Erik W. Weibust and Erin E. Schaefer, attorneys in the Litigation & Business Disputes and Employment, Labor & Workforce Management practices, co-authored an article in the Employee Benefits Plan Review, titled “An ‘Overbroad’ Noncompete: The National Labor Relations Board Has Found Its First Target.”
Following is an excerpt:
The National Labor Relations Board (NLRB) has found its first target under recent guidance issued in a memo from its general counsel claiming that noncompete agreements may violate the National Labor Relations Act (NLRA). According to Bloomberg Law, “[t]he NLRB’s first enforcement action against an employer’s noncompete agreement targeted a Michigan cannabis processor and ended with a recent private settlement resolving the alleged labor law violations.” (The enforcement action predates the guidance memo.) Bloomberg obtained redacted documents from the case via a Freedom of Information Act request.
Background
On May 31, 2023, the NLRB’s top lawyer, Jennifer Abruzzo, issued a general counsel memo instructing the NLRB’s regional directors of her position that noncompete clauses for employees protected by the NLRA (i.e., nonmanagerial and nonsupervisory employees) in employment contracts and severance agreements violate federal labor law except in limited circumstances.

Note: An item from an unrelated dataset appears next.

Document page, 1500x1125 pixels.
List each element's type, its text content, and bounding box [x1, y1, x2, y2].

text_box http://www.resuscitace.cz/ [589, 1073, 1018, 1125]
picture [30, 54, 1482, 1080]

The memo, while not law, outlines her legal theory that she will present to the NLRB, which makes law primarily through adjudication of unfair labor practice cases. The memo provides guidance to the agency’s field offices of the position that the general counsel is instructing them to take when investigating unfair labor practice charges, claiming that such clauses interfere with employees’ rights under the NLRA.